Reports emerged this weekend of Outbrain’s desire for an initial public offering next year. I will go on record that Outbrain will not be the only one, and there will be a number of billion-dollar ad tech IPOs. I am going ahead to call Oubtrain the first native ad IPO – sorry BuzzFeed, but Outbrain is beating you to the punch there.
Let us start with the Rubicon Project. Given all the buzz around Twitter’s acquisition of MoPub for $350 million, I think we can say that real-time bidding and non-mobile banners are hot. Rubicon has always had a top-tier client list of top media brands including Time, WSJ, Tribune Company and more. Rubicon now has one of the largest RTB platforms this side of AppNexus and, with recent mobile tech acquisitions, a much-desired one (at least from a public market perspective). That and gobs of much-reported revenue thanks to a revenue model tied to their clients’ revenues instead of the number of ads served (brilliant business model). Recent tweaking of the exec team is a classic pre-IPO move. Rubicon is the king of the supply-side platform market and will be treated accordingly.
Oh, did I mention AppNexus? I think I did. Hard to imagine the kingpin of RTB technology not being an IPO home run. Let’s be honest: Without AppNexus, the vastness of the RTB market would not exist today. Brian O’Kelley and Mike Nolet pioneered the RTB market. Before DoubleClick AdEx was launched, AppNexus was the only game in town. And with the rise of AdEx in 2009, suddenly everyone and their sister in the ad tech space wanted an RTB solution. Who was the only person in town to make those dreams come true? AppNexus. So as the most important ad tech platform outside of DoubleClick, AppNexus is poised for a big IPO payday.

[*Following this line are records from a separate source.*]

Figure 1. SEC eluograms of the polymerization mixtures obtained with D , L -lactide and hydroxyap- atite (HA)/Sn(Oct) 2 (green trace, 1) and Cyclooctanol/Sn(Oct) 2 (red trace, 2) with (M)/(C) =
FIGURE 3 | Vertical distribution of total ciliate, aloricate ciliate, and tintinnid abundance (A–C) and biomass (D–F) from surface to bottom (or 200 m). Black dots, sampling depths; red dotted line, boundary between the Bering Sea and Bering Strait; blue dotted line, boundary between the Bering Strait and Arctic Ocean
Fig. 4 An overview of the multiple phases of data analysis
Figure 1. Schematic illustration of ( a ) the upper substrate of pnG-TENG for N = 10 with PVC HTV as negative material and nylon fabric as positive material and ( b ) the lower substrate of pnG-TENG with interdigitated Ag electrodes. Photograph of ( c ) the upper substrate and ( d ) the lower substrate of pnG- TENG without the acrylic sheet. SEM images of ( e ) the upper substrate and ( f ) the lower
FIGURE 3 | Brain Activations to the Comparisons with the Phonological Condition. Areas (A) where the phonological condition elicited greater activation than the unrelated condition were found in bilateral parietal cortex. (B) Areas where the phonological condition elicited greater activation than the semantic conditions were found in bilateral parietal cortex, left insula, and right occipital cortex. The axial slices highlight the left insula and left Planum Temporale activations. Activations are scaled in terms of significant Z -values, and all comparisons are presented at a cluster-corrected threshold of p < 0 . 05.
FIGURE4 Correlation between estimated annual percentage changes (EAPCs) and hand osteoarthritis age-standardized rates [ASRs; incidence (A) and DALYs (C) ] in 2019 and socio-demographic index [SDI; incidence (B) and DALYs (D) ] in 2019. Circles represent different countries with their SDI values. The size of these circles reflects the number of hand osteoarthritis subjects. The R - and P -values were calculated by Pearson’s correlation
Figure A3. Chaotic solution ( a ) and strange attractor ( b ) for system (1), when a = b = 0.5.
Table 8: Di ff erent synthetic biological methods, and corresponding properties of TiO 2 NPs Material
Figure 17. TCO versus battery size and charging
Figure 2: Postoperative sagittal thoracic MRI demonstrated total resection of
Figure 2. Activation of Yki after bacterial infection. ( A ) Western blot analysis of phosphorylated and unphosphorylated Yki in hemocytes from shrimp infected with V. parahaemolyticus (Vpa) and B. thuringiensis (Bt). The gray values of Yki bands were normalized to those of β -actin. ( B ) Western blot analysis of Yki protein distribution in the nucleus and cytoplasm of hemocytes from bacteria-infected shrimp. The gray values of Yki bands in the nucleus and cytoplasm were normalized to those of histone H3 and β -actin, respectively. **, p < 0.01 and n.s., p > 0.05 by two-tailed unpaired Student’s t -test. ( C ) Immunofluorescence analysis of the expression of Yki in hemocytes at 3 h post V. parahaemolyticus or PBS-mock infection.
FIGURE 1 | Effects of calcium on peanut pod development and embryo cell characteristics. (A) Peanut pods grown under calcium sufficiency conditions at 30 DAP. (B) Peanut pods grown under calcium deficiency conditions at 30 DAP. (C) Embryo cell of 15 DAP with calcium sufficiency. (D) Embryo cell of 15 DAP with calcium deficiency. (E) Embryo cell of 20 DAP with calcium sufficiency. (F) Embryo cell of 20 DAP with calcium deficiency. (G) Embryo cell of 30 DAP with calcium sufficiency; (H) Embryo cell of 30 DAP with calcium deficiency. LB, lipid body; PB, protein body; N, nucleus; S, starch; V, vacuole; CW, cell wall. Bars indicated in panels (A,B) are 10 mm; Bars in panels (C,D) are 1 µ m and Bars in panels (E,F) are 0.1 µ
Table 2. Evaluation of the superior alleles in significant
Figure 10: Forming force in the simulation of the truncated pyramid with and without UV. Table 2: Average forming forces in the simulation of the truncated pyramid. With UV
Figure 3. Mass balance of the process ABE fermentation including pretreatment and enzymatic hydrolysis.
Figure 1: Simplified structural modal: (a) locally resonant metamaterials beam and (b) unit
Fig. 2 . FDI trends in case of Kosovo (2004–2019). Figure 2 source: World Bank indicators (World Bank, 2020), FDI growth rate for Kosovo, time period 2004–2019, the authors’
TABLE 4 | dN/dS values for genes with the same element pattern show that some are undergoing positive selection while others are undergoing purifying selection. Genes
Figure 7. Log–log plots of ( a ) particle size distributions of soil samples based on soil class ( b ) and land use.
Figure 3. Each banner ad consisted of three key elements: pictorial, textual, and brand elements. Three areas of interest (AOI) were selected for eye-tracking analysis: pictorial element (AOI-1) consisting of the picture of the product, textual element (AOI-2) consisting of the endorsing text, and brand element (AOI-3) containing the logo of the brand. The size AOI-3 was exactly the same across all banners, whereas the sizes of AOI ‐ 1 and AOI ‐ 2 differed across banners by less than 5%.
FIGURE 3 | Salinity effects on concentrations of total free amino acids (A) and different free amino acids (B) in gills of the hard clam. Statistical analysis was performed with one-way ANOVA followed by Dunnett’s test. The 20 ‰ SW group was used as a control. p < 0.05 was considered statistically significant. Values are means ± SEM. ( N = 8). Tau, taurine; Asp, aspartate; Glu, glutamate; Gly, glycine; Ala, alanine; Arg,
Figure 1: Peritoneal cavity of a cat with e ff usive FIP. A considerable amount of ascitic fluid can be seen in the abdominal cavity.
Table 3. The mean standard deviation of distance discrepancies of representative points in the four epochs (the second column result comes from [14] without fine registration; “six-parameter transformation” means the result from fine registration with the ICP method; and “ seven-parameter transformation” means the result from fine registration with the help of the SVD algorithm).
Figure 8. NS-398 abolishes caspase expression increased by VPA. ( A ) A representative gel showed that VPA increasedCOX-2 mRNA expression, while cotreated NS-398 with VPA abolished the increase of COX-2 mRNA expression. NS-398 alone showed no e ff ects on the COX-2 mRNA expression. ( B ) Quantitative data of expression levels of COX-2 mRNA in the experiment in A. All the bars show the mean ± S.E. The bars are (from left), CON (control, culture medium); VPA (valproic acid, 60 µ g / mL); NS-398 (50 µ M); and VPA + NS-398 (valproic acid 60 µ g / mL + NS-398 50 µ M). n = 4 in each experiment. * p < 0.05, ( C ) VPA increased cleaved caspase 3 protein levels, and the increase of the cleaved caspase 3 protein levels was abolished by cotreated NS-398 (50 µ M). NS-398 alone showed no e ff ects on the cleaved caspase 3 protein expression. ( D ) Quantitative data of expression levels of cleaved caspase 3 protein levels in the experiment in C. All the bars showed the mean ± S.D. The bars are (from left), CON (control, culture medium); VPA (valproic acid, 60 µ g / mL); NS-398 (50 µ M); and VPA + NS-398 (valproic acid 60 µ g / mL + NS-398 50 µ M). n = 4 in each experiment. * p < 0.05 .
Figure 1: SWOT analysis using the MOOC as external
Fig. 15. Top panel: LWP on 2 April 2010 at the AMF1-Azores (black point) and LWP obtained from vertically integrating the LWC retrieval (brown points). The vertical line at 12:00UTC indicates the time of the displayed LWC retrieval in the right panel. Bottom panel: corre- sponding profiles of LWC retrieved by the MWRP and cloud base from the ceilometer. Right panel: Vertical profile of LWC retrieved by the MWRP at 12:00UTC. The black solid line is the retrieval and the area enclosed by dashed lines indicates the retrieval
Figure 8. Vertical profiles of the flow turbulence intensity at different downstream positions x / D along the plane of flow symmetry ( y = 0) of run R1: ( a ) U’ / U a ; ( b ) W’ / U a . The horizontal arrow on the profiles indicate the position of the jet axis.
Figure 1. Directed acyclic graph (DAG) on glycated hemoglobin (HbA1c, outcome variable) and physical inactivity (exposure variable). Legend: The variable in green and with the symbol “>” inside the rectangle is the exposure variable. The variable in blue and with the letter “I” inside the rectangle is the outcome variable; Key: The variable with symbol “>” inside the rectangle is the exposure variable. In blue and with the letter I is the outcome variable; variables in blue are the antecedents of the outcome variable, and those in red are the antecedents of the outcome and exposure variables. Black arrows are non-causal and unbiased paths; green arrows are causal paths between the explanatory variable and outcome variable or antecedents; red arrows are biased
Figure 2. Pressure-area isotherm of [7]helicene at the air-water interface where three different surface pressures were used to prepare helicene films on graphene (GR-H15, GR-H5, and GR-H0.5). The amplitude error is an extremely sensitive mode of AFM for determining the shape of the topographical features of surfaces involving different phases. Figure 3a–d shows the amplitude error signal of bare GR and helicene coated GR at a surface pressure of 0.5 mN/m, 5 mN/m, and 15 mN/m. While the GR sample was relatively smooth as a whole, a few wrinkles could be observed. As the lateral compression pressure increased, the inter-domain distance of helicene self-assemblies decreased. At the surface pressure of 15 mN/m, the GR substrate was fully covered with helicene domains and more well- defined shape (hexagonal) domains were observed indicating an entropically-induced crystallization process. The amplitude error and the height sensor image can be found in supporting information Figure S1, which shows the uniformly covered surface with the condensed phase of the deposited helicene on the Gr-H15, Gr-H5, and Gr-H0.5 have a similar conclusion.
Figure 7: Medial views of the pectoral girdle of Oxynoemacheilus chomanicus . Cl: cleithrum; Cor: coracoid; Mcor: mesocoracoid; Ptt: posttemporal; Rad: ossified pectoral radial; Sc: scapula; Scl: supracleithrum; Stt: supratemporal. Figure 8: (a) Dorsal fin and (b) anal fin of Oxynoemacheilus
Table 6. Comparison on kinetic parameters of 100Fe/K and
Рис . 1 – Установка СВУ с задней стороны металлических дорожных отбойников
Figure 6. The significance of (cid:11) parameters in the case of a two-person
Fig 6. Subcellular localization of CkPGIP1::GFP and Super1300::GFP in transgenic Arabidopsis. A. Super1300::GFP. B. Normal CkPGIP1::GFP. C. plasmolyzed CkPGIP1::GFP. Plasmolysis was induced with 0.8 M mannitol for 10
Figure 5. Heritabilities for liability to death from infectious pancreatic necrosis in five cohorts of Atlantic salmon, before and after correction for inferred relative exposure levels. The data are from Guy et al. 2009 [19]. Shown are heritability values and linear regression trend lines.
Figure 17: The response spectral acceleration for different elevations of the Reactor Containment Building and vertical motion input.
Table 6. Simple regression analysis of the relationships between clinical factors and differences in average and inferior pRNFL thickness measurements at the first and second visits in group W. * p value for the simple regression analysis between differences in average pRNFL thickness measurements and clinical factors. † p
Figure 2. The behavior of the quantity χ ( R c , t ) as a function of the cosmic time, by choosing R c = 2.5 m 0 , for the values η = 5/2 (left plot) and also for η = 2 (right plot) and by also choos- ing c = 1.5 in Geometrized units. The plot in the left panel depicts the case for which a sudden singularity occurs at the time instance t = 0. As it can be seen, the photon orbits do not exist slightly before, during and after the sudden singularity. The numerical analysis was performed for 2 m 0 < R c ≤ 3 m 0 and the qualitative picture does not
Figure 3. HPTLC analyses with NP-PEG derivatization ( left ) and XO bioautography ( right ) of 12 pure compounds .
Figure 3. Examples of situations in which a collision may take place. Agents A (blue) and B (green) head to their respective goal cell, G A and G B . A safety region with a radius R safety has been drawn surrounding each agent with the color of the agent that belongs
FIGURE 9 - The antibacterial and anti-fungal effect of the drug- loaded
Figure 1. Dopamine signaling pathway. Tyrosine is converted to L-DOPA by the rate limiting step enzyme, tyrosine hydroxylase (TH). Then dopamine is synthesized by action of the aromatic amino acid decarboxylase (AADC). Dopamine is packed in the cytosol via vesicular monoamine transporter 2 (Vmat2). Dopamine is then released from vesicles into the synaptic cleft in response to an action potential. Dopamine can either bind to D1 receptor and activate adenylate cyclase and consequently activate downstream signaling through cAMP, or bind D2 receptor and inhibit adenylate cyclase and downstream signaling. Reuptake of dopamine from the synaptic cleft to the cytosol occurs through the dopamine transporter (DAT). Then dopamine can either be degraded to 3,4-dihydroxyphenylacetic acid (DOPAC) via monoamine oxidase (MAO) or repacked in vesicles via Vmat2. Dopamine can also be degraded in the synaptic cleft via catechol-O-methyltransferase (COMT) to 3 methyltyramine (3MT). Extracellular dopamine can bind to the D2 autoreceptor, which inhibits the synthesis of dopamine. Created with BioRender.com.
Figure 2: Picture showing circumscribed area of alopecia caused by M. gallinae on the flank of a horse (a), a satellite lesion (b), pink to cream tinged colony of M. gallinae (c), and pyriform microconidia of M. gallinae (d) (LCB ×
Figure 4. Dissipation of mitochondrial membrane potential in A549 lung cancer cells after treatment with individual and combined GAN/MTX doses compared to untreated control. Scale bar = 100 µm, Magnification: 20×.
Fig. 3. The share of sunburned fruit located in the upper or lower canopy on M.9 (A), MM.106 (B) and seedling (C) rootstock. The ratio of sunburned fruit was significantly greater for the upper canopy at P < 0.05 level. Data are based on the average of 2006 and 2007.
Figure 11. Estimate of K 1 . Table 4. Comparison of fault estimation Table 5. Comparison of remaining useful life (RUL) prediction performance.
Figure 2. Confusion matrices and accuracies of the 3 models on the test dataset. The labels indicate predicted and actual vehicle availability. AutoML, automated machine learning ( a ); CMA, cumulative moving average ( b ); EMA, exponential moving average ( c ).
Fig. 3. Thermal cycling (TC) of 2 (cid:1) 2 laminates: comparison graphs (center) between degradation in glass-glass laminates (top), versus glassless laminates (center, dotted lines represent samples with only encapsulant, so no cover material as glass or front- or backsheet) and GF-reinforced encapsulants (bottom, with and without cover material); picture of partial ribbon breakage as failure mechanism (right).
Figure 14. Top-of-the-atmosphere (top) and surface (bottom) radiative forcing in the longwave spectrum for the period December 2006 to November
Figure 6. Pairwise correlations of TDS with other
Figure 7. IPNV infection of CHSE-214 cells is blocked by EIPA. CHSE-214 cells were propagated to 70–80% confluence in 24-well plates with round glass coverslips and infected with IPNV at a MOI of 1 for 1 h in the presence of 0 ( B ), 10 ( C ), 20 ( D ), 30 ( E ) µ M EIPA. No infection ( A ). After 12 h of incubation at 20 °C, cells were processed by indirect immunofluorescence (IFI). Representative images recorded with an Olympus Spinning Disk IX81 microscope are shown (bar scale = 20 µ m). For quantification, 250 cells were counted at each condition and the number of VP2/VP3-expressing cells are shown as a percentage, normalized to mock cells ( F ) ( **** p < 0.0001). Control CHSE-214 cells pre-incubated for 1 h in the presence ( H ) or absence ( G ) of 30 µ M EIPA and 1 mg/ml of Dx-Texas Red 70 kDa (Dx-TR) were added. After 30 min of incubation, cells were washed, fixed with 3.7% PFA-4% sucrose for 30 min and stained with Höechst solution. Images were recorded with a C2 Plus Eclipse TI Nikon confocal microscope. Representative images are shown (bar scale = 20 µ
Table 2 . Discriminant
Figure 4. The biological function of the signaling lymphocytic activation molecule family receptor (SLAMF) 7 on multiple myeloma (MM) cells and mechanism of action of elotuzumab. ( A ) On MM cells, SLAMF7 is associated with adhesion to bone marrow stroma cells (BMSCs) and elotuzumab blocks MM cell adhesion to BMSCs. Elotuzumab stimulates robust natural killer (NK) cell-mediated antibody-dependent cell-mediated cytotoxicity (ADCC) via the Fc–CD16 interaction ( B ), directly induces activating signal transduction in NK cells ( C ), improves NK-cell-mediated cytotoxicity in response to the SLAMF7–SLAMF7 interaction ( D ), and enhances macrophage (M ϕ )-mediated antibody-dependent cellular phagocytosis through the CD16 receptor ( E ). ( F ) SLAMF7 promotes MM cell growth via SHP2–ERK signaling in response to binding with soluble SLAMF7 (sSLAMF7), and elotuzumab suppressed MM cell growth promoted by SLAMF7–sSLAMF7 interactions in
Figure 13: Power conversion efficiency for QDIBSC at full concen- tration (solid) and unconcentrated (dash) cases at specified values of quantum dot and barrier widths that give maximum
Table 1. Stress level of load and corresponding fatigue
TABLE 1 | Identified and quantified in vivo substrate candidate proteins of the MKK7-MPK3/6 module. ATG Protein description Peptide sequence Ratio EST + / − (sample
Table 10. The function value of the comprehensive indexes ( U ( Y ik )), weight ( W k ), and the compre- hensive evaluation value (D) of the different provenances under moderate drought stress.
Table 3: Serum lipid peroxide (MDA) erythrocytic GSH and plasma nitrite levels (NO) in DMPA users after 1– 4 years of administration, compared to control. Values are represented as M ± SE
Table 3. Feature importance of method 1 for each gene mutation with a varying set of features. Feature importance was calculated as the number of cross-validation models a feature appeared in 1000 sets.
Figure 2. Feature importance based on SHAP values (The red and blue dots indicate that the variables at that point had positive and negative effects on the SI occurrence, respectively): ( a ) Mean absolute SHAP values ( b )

And lastly, why hasn’t MediaOcean gone public yet? Wasn’t the whole point of the merger of MediaBank and Donovan Data Systems to allow the resulting company to be big enough and viable enough to go public? Sure, it is a big complex system which every end user I have run across loathes, but people say the same thing about Oracle and SAP systems too, small multibillion dollar companies themselves. MediaOcean, through its predecessors, has been around a long time so it has the history that public markets like to see. It sits in the middle of the entire media business. It makes money. It is a another billion-dollar IPO.
I expect we will see a lot more IPOs than those three. A lot. RocketFuel has already filed, Tremor just went public, and Glam is once again (for the third time?) trying to go public. But what these IPOs will do is they will push off the inevitable ad tech consolidation until after all these IPOs hit the street. Then some of these billion-dollar companies will need to justify their lofty valuations and buy other ad tech companies to maintain growth and market position. So while 2014 will be the year of the billion-dollar IPO, it will not be the year of consolidation. That comes in 2015.